M. Yaméogo a également souligné que pour l’avant-projet de loi organique portant organisation, composition, attributions et fonctionnement du Conseil Supérieur de la Magistrature, les innovations peuvent se résumer entre autres à l’augmentation du nombre des membres de droit du CSM avec l’ajout du commissaire du gouvernement, du Conseil d’Etat et du Procureur général près la Cour des comptes ; l’augmentation du nombre des membres élus du CSM de 2 à 4 pour chaque grade.

Le ministre de la Justice, Dramane Yaméogo, a par ailleurs révélé que ces projets de lois organiques touchent nécessairement à l’indépendance du pouvoir judiciaire. Ils visent à mettre en œuvre les dispositions constitutionnelles, notamment en fixant les règles propres a mieux garantir l’indépendance du magistrat. Il a de ce fait affirmé que dès lors, l’avis du Conseil Supérieur de la Magistrature est obligatoire, d’où la tenue de la présente session.
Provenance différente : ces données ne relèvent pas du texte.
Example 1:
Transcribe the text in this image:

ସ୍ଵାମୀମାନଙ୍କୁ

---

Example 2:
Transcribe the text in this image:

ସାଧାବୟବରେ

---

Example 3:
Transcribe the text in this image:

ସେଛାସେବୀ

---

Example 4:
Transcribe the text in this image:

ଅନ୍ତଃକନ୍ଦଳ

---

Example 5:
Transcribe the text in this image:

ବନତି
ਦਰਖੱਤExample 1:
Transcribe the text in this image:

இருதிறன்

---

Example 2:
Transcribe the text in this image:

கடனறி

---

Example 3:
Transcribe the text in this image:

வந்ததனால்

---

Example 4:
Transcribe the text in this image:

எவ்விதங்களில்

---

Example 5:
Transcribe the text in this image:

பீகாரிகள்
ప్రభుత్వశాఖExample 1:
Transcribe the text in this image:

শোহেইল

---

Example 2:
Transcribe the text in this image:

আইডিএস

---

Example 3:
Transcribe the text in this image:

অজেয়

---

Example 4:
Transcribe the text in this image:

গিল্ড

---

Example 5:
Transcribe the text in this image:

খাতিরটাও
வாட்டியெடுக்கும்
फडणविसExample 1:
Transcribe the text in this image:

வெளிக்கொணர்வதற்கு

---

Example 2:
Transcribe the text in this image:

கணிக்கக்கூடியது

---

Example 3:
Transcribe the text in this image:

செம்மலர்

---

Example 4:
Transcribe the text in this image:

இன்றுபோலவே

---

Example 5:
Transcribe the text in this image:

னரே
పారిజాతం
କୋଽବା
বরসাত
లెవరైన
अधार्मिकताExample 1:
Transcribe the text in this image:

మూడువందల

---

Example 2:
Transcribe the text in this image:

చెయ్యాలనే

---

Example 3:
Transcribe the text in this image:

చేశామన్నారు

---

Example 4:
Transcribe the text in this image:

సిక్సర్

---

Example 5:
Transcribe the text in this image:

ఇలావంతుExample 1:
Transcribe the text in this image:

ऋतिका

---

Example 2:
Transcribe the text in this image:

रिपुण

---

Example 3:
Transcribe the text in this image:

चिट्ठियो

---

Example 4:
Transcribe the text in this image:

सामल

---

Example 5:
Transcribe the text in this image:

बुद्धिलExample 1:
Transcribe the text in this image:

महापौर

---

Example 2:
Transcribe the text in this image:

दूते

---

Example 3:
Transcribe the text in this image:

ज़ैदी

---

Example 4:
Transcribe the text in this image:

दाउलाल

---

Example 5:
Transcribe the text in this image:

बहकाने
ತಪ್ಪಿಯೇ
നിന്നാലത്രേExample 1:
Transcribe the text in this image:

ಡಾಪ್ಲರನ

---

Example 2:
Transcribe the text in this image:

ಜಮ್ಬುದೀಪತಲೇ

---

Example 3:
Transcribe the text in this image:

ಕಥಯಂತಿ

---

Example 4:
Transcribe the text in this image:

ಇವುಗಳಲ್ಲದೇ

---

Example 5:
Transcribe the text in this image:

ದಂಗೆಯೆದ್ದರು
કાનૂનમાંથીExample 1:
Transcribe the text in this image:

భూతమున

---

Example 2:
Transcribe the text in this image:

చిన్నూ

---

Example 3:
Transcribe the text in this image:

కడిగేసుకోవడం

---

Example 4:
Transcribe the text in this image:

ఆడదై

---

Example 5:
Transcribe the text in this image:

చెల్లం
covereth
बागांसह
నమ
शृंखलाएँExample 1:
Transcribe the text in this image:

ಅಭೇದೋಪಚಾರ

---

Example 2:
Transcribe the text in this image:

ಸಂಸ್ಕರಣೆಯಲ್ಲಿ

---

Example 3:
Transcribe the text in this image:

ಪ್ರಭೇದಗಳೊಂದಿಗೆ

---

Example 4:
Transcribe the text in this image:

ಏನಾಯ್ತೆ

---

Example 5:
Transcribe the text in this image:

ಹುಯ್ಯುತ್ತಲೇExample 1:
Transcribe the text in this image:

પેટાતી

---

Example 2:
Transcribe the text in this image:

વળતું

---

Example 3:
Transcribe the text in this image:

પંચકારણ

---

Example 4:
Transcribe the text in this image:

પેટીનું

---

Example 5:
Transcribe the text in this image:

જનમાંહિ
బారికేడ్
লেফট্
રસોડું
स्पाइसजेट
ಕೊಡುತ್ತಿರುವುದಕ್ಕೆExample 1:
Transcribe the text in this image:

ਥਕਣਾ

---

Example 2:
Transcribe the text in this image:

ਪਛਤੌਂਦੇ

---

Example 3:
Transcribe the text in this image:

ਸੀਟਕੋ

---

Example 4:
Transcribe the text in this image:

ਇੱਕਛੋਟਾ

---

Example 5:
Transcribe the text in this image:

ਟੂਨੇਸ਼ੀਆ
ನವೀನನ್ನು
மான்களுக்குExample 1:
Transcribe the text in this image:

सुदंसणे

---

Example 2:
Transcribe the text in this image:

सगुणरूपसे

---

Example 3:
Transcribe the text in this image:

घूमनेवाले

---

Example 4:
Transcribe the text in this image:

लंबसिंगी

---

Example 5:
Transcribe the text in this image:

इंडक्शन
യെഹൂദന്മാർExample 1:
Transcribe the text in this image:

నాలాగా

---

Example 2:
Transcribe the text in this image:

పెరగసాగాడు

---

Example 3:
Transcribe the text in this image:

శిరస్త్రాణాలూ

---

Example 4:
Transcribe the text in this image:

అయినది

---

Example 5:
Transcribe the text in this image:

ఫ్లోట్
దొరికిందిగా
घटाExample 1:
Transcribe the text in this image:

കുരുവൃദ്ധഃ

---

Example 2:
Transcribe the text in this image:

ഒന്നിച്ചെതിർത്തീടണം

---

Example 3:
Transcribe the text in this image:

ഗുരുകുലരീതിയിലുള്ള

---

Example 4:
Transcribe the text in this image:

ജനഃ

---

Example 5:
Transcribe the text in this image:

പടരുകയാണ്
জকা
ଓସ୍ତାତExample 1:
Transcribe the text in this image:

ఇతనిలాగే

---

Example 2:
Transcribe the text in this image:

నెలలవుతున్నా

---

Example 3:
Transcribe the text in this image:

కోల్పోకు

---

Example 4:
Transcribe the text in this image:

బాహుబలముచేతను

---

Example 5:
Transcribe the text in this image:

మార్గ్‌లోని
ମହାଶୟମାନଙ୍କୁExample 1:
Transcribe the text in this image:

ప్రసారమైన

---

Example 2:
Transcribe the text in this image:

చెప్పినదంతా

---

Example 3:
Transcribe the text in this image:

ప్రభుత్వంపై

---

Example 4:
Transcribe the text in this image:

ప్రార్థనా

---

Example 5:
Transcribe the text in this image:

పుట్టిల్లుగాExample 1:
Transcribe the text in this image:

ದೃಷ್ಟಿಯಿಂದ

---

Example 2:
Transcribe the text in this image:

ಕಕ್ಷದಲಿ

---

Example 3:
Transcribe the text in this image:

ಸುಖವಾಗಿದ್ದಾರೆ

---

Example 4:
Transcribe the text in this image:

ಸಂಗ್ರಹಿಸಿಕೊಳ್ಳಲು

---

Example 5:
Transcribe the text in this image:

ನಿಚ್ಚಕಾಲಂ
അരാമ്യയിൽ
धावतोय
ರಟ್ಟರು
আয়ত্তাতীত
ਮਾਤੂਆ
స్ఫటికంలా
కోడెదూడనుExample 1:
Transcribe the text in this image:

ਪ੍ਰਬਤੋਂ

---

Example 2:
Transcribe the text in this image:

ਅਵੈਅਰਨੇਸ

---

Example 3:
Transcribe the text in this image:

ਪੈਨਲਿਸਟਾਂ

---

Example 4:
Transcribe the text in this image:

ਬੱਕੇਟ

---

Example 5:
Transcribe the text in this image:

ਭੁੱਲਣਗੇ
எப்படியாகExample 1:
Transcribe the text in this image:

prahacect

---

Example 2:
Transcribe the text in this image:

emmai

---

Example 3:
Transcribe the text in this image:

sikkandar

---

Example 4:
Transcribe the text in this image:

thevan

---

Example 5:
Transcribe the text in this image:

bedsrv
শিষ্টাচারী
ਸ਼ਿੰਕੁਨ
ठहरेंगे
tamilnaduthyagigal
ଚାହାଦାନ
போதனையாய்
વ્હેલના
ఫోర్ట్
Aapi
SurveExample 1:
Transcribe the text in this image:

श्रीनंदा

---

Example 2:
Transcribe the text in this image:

« La Politique Nationale de Justice (PNJ) adoptée le 13 janvier 2010 a eu pour objectif général de rendre la justice plus performante, plus accessible et plus protectrice des droits et libertés », a-t-il indiqué. Aussi, le ministre en charge de la Justice a affirmé que pour atteindre cet objectif global, un état des lieux a été fait et a mis en évidence les faiblesses et obstacles du secteur de la justice.

Parmi les faiblesses qui ont été diagnostiquées, il y a les difficultés d’ordre structurel et fonctionnel que rencontre le CSM pour garantir l’indépendance de la justice. « La Politique Nationale de Justice a identifié des difficultés d’application des textes au regard des objectifs que doit atteindre l’institution judiciaire », a noté Dramane Yaméogo. Et d’ajouter que cette politique précise notamment que, pour accomplir ses missions avec efficacité, le pouvoir judiciaire doit bénéficier d’un cadre normatif plus approprié et de meilleures conditions de travail, gages de responsabilité et d’une respectabilité réelle. Il est donc indispensable de renforcer selon lui, la dignité de la justice au plan moral, intellectuel et matériel.